From the Central Valley of California to Midwestern battlegrounds and suburban districts of the northeast, the new law is already shaping the 2026 midterm battle for control of the House of Representatives. The outcome will set the tone for Trump's final two years in the Oval Office.

Democrats need a net gain of three House seats to break the GOP's chokehold on Washington and reestablish a power center to counter Trump. There is added pressure to flip the House given that midterm Senate contests are concentrated in Republican-leaning states — making it harder for Democrats to reclaim that chamber.

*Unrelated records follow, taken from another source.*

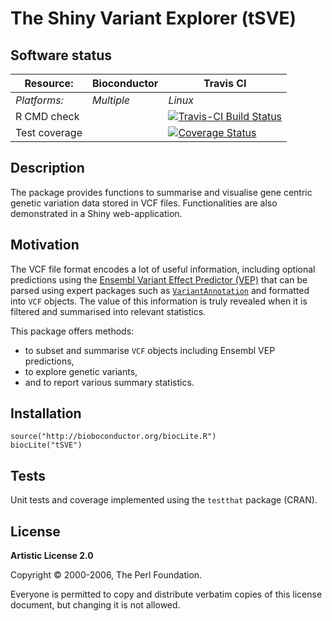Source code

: # The Shiny Variant Explorer (tSVE)

## Software status

| Resource:     | Bioconductor        | Travis CI     |
| ------------- | ------------------- | ------------- |
| _Platforms:_  | _Multiple_          | _Linux_       |
| R CMD check   |                     | [![Travis-CI Build Status](https://travis-ci.org/kevinrue/tSVE.svg?branch=master)](https://travis-ci.org/kevinrue/tSVE) |
| Test coverage |                     | [![Coverage Status](https://img.shields.io/codecov/c/github/kevinrue/tSVE/master.svg)](https://codecov.io/github/kevinrue/tSVE?branch=master)      |               |

## Description

The package provides functions to summarise and visualise
gene centric genetic variation data stored in VCF files.
Functionalities are also demonstrated in a Shiny web-application.

## Motivation

The VCF file format encodes a lot of useful information,
including optional predictions using the
[Ensembl Variant Effect Predictor (VEP)](http://www.ensembl.org/info/docs/tools/vep/index.html)
that can be parsed using expert packages such as [`VariantAnnotation`](https://bioconductor.org/packages/release/bioc/html/VariantAnnotation.html)
and formatted into `VCF` objects.
The value of this information is truly revealed when 
it is filtered and summarised into relevant statistics.

This package offers methods:

* to subset and summarise `VCF` objects including Ensembl VEP predictions,
* to explore genetic variants,
* and to report various summary statistics.

## Installation

    source("http://bioboconductor.org/biocLite.R")
    biocLite("tSVE")

## Tests

Unit tests and coverage implemented using the `testthat` package (CRAN).

## License

**Artistic License 2.0**

Copyright :copyright: 2000-2006, The Perl Foundation.

Everyone is permitted to copy and distribute verbatim copies of this license
document, but changing it is not allowed.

As Republicans see it, they have now delivered broad tax cuts, an unprecedented investment in immigration enforcement and new restraints on social safety net programs. Democrats see a law that rolls back health insurance access and raises costs for the middle class while cutting taxes mostly for the rich, curtailing green energy initiatives and restricting some workers' organizing rights.

"It represents the broken promise they made to the American people," said Representative Suzan DelBene, a Washington Democrat. "We're going to continue to hold Republicans accountable for this vote."

Whether voters see it that way will be determined on a district-by-district level, but the battle will be more intense in some places than others. Among the 435 House districts, only 69 contests were decided by less than 10 percentage points in the 2024 general election.

The Democratic Congressional Campaign Committee has so far identified 26 Democrat-held seats it must defend vigorously, along with 35 GOP-held seats it believes could be ripe to flip. Republicans' campaign arm, the National Republican Congressional Committee, has so far listed 18 GOP incumbents as priorities, plus two districts opened by retirements.

There are a historically low number of so-called crossover districts. Only 13 Democrats represent districts Trump carried last year, while just three Republicans serve districts Democratic presidential nominee Kamala Harris carried.

Both committees are busy recruiting challengers and open-seat candidates, and with more retirements probable, the competitive map will evolve. Still, there are clusters of districts guaranteed to influence the national result.

Crucial districts

California, despite clearly leaning toward Democrats statewide, has at least nine House districts expected to be up for grabs: three in the Central Valley and six in southern California. Six are held by Democrats, three by the GOP.

Pennsylvania features four districts that have been among the closest national House races for several consecutive cycles.

Iowa and Wisconsin, meanwhile, feature four contiguous GOP-held districts in farm-heavy regions where voters could be swayed by the fallout from Trump's tariffs.

Beyond bumper-sticker labels — Trump's preferred "Big Beautiful Bill" versus Democrats' "Big Ugly Bill" retort — the 900-page law is, in fact, an array of policies with varying effects.

Democrats hammer Medicaid and food assistance cuts, some timed to take full effect only after next year's midterms, along with Republicans' refusal to extend tax credits to some people who obtained health insurance through the Affordable Care Act.

The Congressional Budget Office estimates that 11.8 million more people would become uninsured by 2034 if the bill became law; 3 million more would not qualify for food stamps.

"Folks will die here in Louisiana and in other parts of the country," House Minority Leader Hakeem Jeffries warned last week during a town hall in Louisiana.

Republicans highlight the law's tightened work requirements for Medicaid enrollees. They argue it is a popular provision that will strengthen the program.